Chase now no longer considers this being fraudulent charge because Chase successfully charges back. The rep told me Chase will not send me the "Claim Material" because it is no longer needed due to the charge back. Case is now closed.

jbalmuth

I wonder how often a transposed numbers with a phoned-in payments occur....?

I've often dictated my 15 or 16 digit credit card number over the phone ---- i.e. when making a hotel reservation --- and I can certainly understand how mistakes can occur either by the person reading the number or by the person writing it down. In some ways, it's odd to not have this common practise be a routine source of mispostings. Maybe the Chase folks see this hundreds/thousands of times a day....?

Happy

Apparently it is more common than we would have thought. When I first called in to report the unauthorized / unrecognized charge, the rep wanted us to keep the same card and simply put the card on Watch List but we insisted to have the card replaced. I believe the "keep the card" approach is based on the nature of the transaction the rep saw from Chase system - if it is a point of sale when both our cards are in our possession, no question this is a charge made by a cloned card. If it is a charge submitted by merchant via other method(s), not swiping the card, there is the possibility of transposing numbers.

The scary thing is, there are ways to submit charges WITHOUT any verification of cardholder's name, billing address, even expiration date does not need to be exact as long as it falls in the valid period - the charge CAN and WILL go through. I guess this is something most folks including us, would never think it can happen when name, billing address and expiration date all do not match - but just the card number alone, the charge can still go through.

Counsellor

Just saw this.

It was almost certainly not a transposed number.

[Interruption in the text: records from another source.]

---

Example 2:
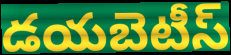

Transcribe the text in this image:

డయబెటీస్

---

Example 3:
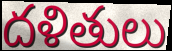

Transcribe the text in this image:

దళితులు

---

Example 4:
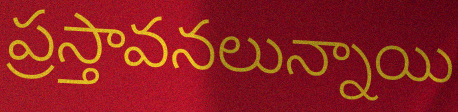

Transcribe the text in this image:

ప్రస్తావనలున్నాయి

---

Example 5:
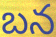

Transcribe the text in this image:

బన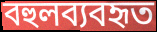
বহুলব্যবহৃত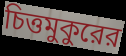
চিত্তমুকুরেরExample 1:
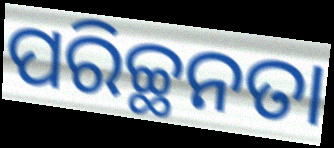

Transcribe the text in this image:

ପରିଚ୍ଛନତା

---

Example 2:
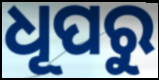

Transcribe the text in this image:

ଧୂପରୁ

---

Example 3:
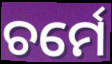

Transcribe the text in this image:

ଚର୍ମେ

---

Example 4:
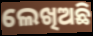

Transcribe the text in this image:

ଲେଖିଅଛି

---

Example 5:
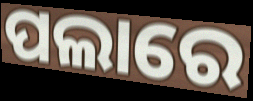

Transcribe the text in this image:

ପଲାରେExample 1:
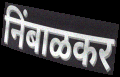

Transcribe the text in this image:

निंबाळकर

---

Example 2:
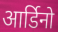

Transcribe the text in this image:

आर्डिनो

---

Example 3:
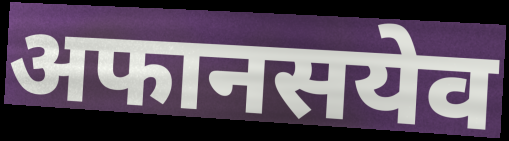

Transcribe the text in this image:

अफानसयेव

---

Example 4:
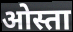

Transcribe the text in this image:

ओस्ता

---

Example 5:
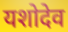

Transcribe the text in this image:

यशोदेवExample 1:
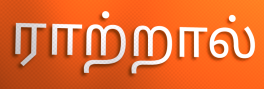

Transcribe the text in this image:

ராற்றால்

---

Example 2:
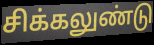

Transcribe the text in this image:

சிக்கலுண்டு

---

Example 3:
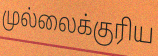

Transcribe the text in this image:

முல்லைக்குரிய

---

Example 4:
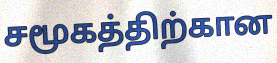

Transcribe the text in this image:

சமூகத்திற்கான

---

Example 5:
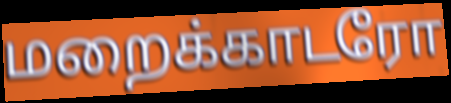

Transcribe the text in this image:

மறைக்காடரோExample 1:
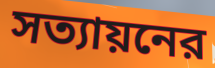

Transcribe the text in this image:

সত্যায়নের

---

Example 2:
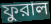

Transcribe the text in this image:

ফুরাল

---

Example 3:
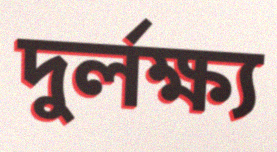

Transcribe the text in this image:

দুর্লক্ষ্য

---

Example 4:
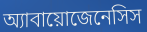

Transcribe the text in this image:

অ্যাবায়োজেনেসিস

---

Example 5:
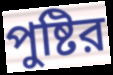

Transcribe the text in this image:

পুষ্টিরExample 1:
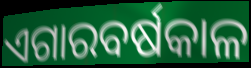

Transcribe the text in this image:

ଏଗାରବର୍ଷକାଳ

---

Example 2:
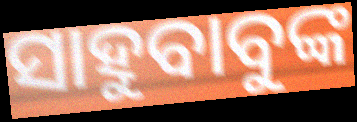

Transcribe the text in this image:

ସାହୁବାବୁଙ୍କ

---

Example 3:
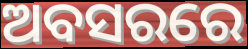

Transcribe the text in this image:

ଅବସରରେ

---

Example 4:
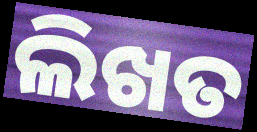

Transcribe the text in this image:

ଲିଖତ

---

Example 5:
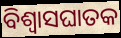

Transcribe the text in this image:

ବିଶ୍ୱାସଘାତକ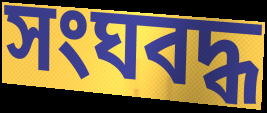
সংঘবদ্ধ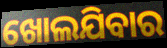
ଖୋଲଯିବାରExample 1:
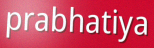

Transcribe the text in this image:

prabhatiya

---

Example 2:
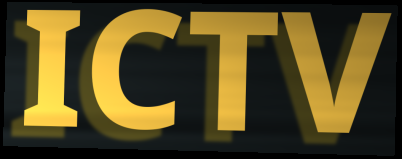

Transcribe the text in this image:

ICTV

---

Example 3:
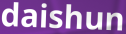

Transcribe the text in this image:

daishun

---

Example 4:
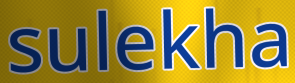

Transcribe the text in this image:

sulekha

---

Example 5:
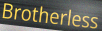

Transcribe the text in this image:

Brotherless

Credit cards (so I'm told) have the last digit as a "check digit" that is determined by a complicated formula based on the other digits in the card number, and their placement/order.

This is to guard against just such a transposition. In other words, if the digits are transposed, the check digit wouldn't be the same, and so the number should have been rejected as not a valid credit card number from that issuer. The fact that it was not rejected (and was indeed a valid number -- yours) argues strongly against a mere transposition.

jbalmuth

Could you please provide a reliable source for the "check digit" info?

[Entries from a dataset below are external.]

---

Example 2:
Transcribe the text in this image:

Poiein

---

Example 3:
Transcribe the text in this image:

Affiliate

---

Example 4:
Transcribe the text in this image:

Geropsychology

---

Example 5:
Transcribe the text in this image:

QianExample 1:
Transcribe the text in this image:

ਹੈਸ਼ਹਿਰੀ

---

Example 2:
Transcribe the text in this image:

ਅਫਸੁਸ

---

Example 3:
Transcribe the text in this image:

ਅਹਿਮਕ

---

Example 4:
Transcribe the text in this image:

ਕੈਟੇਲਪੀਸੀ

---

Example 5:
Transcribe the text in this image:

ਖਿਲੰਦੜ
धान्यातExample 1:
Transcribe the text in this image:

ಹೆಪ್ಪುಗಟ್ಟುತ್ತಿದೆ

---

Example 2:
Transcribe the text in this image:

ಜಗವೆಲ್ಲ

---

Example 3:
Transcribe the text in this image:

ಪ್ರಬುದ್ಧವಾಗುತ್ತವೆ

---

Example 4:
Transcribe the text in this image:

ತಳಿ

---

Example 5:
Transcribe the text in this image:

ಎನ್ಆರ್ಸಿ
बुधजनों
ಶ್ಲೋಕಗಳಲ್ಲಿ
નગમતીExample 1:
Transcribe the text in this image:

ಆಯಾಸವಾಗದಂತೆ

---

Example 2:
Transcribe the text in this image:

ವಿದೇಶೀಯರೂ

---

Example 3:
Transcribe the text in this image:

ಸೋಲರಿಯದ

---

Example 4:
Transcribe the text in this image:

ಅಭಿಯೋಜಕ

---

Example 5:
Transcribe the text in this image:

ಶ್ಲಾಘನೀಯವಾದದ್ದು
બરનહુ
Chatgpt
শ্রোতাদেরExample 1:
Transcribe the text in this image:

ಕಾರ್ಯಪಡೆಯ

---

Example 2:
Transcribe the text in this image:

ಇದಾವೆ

When you request additional AMEX cards for family members etc. the new cards come with the same first 13 digits as the original, and only the 2 final digits change. For example, on one of my AMEX accounts, my card ends 05, my wife's ends with 13, my mother in law's with 47, and my brother in law's with 39. That these final digits (5,3,7,and 9, or 05, 13, 47, and 39) could all be accurate "check digits" for the preceeding identical 13 digits is pretty unintuitive...

lifescool

I better look into my united card through chase....thanks for altering us on the forun

mia

I believe the reference is to the Luhn algorithm

jbalmuth

Following up on my AMEX example, each of the 4 cards fulfills the Luhn algorithm. Thanks for sharing!^

lifescool

Transactions seems to be all in order so far - keeping my eyes open for something out of the ordinary.

nrr

I had a credit card which was compromised by (1) logging into my on-line account and changing my address, (2) a few $2 charges were placed--as a test run, (3) a charge to NEWEGG Computer, for an item to be shipped to the "new" address, surprisingly, the charge was for <$300. I monitor my accounts regularly and caught the fraudulent charges (the same day).
I'm not sure how they got my password.

Happy

That is my first thought - how could someone get your password?

Unless you have logged in your account from a public computer and that public computer is compromised to begin with.